From the Theodore M. Stuart biography, extract the passage that begins at the words "- 1909: Baker" and ends after "1911 to 1912.", copying it word for word.
[Selected passage]
Biographical details
- Born: June 24, 1883 Chariton, Iowa, U.S.
- Died: January 14, 1946 (aged 62) San Mateo, California, U.S.

Playing career
- 1904–1905: Michigan
- Positions: End, halfback

Coaching career (HC unless noted)
- 1909: Baker
- 1910–1911: Colorado Mines

Head coaching record
- Overall: 7–10

= Theodore M. Stuart =

American football player and coach (1883–1946)

Theodore Mallory Stuart Jr. (June 24, 1883 – January 14, 1946) was an American college football player and coach. He played as an end and halfback for the University of Michigan's 1904 and 1905 "Point-a-Minute" football teams and served as the head football coach at Colorado School of Mines from 1910 to 1911. He also practiced law in Iowa, Colorado, and California from 1906 to 1946 and served as the assistant attorney general of the State of Colorado from 1911 to 1912.
[/Selected passage]
[Excerpted records]
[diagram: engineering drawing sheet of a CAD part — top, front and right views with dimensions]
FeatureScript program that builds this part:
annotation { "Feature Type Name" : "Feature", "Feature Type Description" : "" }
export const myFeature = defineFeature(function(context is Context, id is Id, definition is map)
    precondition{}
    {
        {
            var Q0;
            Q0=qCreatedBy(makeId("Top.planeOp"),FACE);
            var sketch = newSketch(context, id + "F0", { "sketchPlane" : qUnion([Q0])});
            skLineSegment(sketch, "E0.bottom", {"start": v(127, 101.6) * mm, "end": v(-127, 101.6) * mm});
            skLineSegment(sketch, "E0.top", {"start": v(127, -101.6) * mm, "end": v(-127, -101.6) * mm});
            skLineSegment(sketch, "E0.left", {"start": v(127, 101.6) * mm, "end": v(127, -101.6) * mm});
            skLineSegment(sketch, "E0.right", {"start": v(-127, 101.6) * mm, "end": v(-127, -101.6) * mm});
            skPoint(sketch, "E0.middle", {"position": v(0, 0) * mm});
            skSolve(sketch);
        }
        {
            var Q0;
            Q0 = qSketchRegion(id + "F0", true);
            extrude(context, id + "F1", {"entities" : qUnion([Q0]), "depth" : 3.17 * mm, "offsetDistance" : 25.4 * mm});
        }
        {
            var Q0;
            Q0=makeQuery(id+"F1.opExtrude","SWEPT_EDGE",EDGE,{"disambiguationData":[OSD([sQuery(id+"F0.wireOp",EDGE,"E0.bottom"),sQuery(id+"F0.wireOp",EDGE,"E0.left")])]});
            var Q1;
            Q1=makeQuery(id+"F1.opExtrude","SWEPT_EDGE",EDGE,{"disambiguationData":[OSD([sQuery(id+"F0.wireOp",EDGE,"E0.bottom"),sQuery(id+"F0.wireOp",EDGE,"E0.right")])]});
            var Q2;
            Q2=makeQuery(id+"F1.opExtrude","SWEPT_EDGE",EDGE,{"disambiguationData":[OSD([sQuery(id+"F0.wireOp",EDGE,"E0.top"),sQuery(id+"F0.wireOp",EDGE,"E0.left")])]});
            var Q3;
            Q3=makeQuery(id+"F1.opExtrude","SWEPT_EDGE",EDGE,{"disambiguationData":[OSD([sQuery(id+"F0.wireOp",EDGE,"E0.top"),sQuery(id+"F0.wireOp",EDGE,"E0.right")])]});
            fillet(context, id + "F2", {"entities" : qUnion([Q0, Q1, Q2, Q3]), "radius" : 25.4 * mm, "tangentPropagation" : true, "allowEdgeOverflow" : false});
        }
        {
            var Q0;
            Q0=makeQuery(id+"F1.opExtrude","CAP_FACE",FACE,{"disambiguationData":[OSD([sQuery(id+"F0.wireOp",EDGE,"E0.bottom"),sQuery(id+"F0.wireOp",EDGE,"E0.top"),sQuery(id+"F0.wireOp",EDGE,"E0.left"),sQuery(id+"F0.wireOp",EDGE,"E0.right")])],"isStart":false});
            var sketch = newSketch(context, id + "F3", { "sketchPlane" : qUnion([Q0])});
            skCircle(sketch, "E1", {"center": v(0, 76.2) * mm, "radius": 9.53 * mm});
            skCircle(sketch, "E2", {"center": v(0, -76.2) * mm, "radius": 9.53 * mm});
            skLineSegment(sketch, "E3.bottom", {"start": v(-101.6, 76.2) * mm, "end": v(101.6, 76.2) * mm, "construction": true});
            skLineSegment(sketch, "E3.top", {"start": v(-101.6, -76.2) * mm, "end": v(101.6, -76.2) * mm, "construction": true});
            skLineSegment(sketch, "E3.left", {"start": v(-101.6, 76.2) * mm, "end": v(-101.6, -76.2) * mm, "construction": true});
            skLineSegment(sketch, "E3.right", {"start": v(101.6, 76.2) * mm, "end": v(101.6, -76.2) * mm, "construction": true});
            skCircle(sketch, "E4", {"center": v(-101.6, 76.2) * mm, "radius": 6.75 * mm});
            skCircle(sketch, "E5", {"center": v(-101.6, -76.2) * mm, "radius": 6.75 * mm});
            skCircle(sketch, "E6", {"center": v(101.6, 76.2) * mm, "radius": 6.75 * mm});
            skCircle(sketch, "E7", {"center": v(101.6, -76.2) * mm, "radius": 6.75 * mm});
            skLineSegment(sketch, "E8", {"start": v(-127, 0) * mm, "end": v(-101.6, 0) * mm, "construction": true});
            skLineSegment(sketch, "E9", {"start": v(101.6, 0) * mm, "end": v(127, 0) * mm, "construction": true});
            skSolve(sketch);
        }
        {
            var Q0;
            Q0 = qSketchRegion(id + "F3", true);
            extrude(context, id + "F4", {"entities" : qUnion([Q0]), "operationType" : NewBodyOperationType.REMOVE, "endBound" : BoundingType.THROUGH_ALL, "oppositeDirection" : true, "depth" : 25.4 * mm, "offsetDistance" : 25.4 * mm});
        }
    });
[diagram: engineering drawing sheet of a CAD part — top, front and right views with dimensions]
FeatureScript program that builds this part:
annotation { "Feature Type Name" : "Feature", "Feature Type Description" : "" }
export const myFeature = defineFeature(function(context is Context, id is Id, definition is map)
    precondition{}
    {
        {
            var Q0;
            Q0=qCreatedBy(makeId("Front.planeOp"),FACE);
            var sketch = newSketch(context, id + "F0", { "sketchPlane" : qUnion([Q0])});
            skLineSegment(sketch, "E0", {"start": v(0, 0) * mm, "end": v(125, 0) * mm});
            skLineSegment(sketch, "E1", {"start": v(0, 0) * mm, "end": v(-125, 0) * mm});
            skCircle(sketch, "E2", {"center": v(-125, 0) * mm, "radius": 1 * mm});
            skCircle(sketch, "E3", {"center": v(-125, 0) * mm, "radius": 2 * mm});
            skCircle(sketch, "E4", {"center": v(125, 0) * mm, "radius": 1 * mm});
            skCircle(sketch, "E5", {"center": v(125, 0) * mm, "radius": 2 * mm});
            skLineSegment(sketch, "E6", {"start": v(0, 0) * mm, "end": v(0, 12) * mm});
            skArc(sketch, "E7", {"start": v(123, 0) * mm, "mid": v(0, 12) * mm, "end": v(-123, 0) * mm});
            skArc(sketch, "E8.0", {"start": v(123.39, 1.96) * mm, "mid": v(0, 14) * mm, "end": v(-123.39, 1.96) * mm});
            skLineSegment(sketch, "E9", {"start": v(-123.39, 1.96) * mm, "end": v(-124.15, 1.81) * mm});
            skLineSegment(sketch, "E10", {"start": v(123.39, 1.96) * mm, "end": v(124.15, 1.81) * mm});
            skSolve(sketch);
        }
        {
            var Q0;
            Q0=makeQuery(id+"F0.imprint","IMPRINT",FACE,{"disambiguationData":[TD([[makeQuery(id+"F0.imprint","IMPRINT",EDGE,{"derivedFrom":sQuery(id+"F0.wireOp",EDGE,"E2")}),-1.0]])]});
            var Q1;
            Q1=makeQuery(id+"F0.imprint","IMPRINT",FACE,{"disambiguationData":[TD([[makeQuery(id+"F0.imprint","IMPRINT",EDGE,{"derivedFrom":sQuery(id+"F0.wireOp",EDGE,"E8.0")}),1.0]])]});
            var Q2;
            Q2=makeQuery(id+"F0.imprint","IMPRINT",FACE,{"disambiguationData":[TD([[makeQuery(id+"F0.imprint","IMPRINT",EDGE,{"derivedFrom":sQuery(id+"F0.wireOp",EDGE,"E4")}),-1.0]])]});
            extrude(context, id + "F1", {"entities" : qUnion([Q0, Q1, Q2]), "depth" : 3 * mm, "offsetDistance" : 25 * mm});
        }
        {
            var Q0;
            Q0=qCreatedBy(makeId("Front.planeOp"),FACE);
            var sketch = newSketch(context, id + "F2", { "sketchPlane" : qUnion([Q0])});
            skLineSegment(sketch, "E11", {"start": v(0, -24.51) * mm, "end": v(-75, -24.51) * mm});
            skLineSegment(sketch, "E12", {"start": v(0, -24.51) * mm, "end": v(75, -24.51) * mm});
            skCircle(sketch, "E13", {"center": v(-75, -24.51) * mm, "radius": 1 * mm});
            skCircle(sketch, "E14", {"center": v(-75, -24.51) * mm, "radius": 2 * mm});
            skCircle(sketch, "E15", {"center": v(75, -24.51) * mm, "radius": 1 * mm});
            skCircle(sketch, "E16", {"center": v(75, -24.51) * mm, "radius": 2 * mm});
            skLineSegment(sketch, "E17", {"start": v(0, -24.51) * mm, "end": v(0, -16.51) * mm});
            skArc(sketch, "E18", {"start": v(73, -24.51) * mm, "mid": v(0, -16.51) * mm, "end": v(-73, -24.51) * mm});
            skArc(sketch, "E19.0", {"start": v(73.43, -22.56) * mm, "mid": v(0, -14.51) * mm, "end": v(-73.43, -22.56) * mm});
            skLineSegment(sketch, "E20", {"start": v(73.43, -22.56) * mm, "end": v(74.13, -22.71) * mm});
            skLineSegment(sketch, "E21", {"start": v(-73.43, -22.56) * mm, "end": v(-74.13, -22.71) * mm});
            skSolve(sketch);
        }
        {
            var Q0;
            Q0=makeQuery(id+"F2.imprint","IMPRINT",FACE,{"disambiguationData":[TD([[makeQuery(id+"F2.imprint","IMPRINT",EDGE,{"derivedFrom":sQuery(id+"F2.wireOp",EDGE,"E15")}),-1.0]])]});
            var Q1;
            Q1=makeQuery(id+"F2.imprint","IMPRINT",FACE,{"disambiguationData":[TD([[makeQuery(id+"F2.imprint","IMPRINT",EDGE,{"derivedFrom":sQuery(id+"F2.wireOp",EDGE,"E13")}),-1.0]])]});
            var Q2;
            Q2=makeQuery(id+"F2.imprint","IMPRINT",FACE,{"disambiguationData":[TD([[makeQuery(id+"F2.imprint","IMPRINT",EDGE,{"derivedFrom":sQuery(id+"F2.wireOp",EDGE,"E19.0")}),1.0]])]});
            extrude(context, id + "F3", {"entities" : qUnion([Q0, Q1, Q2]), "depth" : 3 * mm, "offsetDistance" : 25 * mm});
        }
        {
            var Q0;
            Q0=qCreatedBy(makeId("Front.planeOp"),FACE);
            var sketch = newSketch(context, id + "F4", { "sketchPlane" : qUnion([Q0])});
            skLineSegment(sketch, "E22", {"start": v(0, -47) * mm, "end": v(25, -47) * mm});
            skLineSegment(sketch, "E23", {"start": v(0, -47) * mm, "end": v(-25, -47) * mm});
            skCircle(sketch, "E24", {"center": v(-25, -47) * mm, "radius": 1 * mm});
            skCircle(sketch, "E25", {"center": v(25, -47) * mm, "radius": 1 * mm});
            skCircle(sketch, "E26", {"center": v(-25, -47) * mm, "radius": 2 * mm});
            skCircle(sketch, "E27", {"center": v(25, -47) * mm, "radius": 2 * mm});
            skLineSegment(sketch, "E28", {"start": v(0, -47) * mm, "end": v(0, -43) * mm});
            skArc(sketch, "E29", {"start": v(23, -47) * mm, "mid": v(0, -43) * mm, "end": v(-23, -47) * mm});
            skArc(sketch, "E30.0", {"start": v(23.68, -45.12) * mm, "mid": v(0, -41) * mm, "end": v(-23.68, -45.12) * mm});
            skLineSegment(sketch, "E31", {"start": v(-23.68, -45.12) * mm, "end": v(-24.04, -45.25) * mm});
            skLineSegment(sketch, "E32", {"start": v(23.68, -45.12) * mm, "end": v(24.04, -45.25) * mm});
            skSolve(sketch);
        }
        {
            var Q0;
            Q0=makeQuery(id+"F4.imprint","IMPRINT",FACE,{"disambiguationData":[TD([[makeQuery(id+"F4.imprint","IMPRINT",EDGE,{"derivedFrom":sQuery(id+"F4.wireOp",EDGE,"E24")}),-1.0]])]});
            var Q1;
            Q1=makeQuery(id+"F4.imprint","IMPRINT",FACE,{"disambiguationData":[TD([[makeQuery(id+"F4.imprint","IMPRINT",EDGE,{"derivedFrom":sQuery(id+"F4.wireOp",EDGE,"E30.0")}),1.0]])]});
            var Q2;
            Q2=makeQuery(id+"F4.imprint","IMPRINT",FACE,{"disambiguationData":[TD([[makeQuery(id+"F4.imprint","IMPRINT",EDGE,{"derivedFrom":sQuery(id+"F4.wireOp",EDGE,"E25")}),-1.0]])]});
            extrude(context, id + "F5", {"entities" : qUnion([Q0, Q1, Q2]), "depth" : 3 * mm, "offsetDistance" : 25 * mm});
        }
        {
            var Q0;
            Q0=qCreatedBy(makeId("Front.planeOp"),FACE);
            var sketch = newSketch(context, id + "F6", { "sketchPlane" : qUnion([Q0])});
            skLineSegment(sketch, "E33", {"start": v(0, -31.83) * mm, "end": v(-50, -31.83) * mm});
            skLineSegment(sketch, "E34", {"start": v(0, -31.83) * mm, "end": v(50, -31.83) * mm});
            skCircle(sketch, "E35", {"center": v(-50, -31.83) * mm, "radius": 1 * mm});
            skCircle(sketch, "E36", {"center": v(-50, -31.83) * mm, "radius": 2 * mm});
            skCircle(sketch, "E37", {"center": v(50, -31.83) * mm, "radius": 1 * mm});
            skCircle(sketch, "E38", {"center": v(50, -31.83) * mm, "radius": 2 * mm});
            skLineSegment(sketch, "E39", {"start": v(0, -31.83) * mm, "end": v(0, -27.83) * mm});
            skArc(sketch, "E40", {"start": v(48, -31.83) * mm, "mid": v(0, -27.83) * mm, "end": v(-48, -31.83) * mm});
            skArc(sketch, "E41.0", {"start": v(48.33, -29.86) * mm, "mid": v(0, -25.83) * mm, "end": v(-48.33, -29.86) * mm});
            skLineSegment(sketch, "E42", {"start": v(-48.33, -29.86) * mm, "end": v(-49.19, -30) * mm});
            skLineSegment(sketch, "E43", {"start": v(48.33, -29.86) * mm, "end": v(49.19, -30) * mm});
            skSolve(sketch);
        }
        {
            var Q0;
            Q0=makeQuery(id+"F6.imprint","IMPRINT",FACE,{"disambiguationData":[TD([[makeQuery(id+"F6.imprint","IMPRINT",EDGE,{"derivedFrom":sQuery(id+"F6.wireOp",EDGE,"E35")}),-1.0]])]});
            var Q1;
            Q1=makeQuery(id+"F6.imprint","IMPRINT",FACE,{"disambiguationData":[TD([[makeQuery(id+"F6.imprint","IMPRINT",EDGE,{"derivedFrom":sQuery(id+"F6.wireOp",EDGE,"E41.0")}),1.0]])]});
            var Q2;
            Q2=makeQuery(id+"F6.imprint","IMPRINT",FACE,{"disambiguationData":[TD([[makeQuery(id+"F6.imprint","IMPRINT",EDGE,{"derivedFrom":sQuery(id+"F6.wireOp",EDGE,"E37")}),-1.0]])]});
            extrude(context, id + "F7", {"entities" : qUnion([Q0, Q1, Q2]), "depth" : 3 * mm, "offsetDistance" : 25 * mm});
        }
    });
[/Excerpted records]
* Written answer *
- 1909: Baker
- 1910–1911: Colorado Mines

Head coaching record
- Overall: 7–10

= Theodore M. Stuart =

American football player and coach (1883–1946)

Theodore Mallory Stuart Jr. (June 24, 1883 – January 14, 1946) was an American college football player and coach. He played as an end and halfback for the University of Michigan's 1904 and 1905 "Point-a-Minute" football teams and served as the head football coach at Colorado School of Mines from 1910 to 1911. He also practiced law in Iowa, Colorado, and California from 1906 to 1946 and served as the assistant attorney general of the State of Colorado from 1911 to 1912.